When you work in a small company we end up venturing yourself in fields that it is not necessarily your specialty, that's me as a developer dealing with databases. I'm not a DBA and for that reason I don't know all the intricacies of a database like MySQL. When a problem comes up everybody helps giving their suggestions, researching and etc. This time the problem was about performance in a search feature of an application.
Giving a similar example of the use case, we have a search feature that looks for products. As expected, there are many fields in a product where you need to search to make it as accurate as possible, some of them are the name of the product, its description, info fields, some keywords, the name of the manufacturer, etc. Only with this description we can have three tables:
- Products, self-explanatory
- Keywords, it has a separate table because we can reuse for multiple products.
- Manufacturer, also self-explanatory.
However, the problem here was not the number of joins (there are many, more than the ones I describe in the simpler example above), but the way the fields were searched for a given search input. Initially we were using a function on the database that made use of REGEXP to look for rows that contained the search input entirely, i.e, if the input was "discount" the column must have the entire word "discount" somewhere to be brought by the database. Okay, looks inoffensive, until the moment it is not.

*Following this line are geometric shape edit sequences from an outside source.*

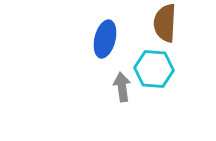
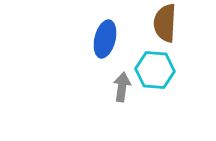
cyan hexagon: moved 1 px right, 1 px down
gray arrow: rotated 16 degrees clockwise
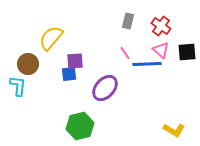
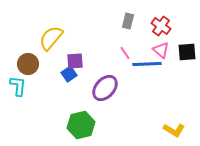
blue square: rotated 28 degrees counterclockwise
green hexagon: moved 1 px right, 1 px up
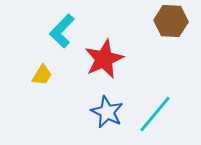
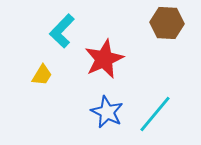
brown hexagon: moved 4 px left, 2 px down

I still don't know why, I think it would be a good reason to research about and make another post another time (if you have any idea why let me know!), but after divide every part of the query and test all of them we reached the conclusion that the use of this search method was slowing down the query enormously, like, they query was taking many seconds in a production environment, very bad news.
To give some more context so that it doesn't look like it was a big mistake from our part, the system is being rebuilt, it has been running for many years and now we are reshaping the layout and practically rewriting the backend with new technologies and solutions, but we are still using the same database and many queries were not touched yet. Besides, the problem appeared recently, maybe because of the increased traffic. During tests and early months of production it was not detected, the search was performing reasonably well although we had plans to speed it up even more.

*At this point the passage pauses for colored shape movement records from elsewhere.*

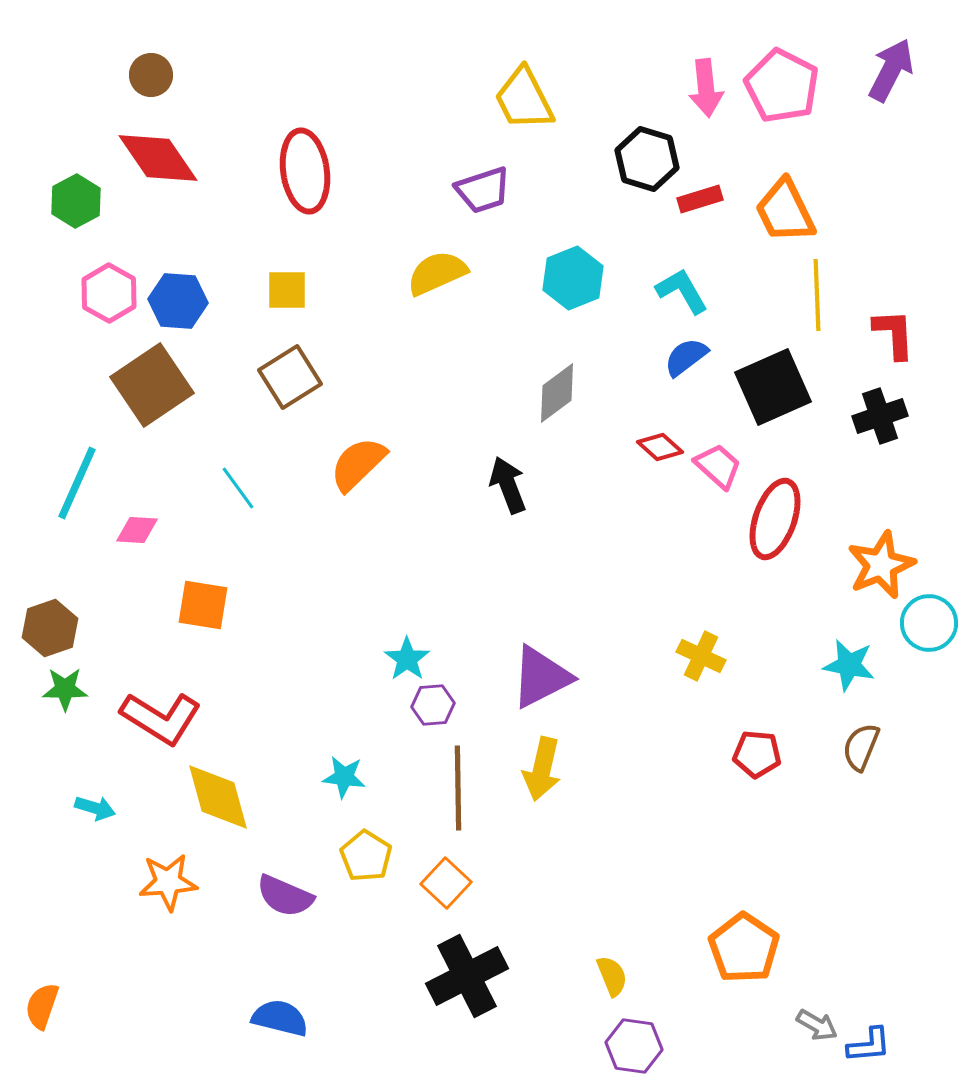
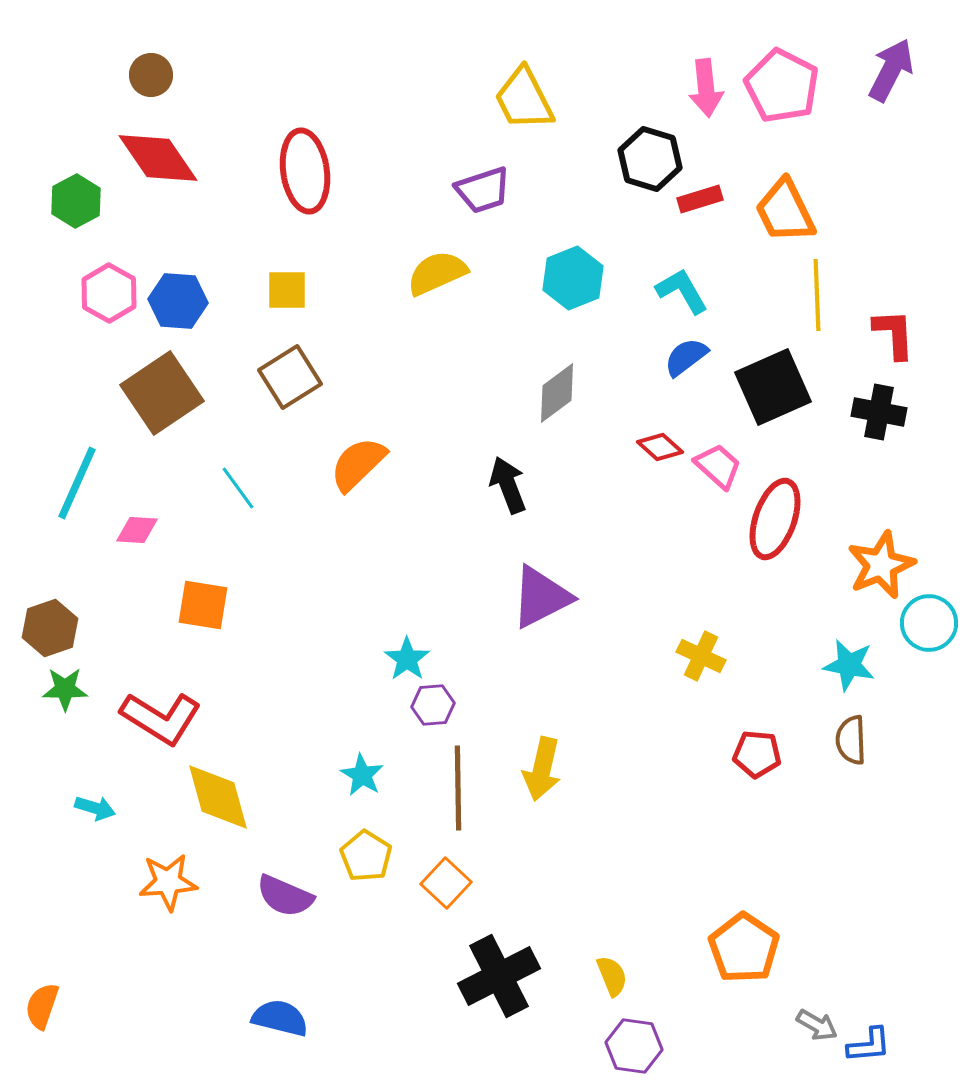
black hexagon at (647, 159): moved 3 px right
brown square at (152, 385): moved 10 px right, 8 px down
black cross at (880, 416): moved 1 px left, 4 px up; rotated 30 degrees clockwise
purple triangle at (541, 677): moved 80 px up
brown semicircle at (861, 747): moved 10 px left, 7 px up; rotated 24 degrees counterclockwise
cyan star at (344, 777): moved 18 px right, 2 px up; rotated 24 degrees clockwise
black cross at (467, 976): moved 32 px right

Solve the problem was not that easy due to our time and budget limitations, it would be impossible to do something outside of what we already had of infrastructure, for example, add another database just for that: we thought about Elasticsearch or even any other NoSQL database like MongoDB, some tests indicated that it would give a good performance. However, add another database to the mix added complexity, not to mention cost. Since we are rebuilding we are willing to try new technologies, but we have added Redis for caching purposes and add another database would raise the costs too much.
With this limitation in mind the only thing we could was trying to make the query better in some way. The first thing we tried was to replace the REGEXP for LIKE and although the performance improved it didn't bring the search results we were expecting. At the time I didn't know FULLTEXT index existed and didn't think that MySQL had such feature, I always relate full-text search with Elasticsearch and other NoSQL databases which has this as main feature. It was when I looked for "mysql fulltext" on friend Google and it came with interesting results.

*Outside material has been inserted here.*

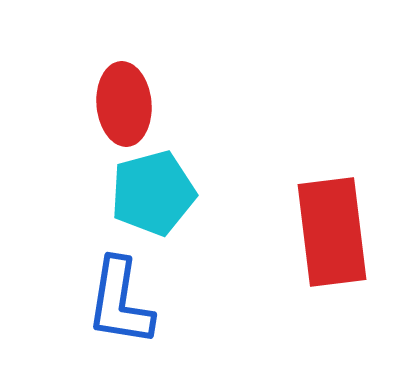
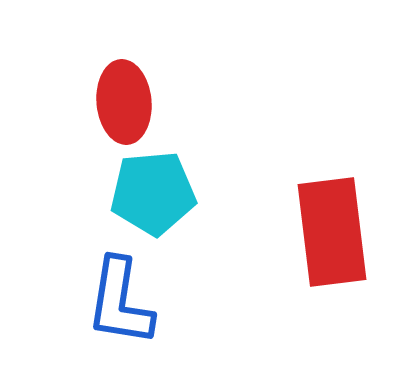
red ellipse: moved 2 px up
cyan pentagon: rotated 10 degrees clockwise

Like any other index you start by creating it, for example:
CREATE FULLTEXT INDEX product_search_index ON product(name, description)
And then the magic begins. To use the capabilities of the FULL TEXT INDEX you can use the
MATCH ... AGAINST ... function, there are some modes and you choose the one best suited for your needs. I'm still studying myself about all the modes and their advantages and disadvantages, but you can find all the explanation in the documentation, for now I will stick with
IN NATURAL LANGUAGE MODE, the default one and the one that best suited for my use case, coincidentally. Quoting the documentation this mode works like this:
A natural language search interprets the search string as a phrase in natural human language (a phrase in free text). There are no special operators, with the exception of double quote (") characters. The stopword list applies.
It looks for the words we are looking for as a phrase in free text. MySQL has a stopwords list that can be configured for your needs to improve the results. Then you can make a simple query to bring the results:
SELECT * FROM product WHERE MATCH(name, description) AGAINST ('notebook off discount')
The query, then, will bring the results of the search in order of relevance. Furthermore, it is fast, really fast comparing to what we have before. We brought down the query response time from many seconds to less than 1 second most of the time. Everybody was surprised, including me, about the results. It was like magic and this makes me think I need to study this more to understand how they do this.
It is impressive like everyday you can learn something new and sometimes it can turn out to be surprisingly the solution you were looking for. With that I was able to solve the problem with only the resources I already had and ultimately not overengineering the solution.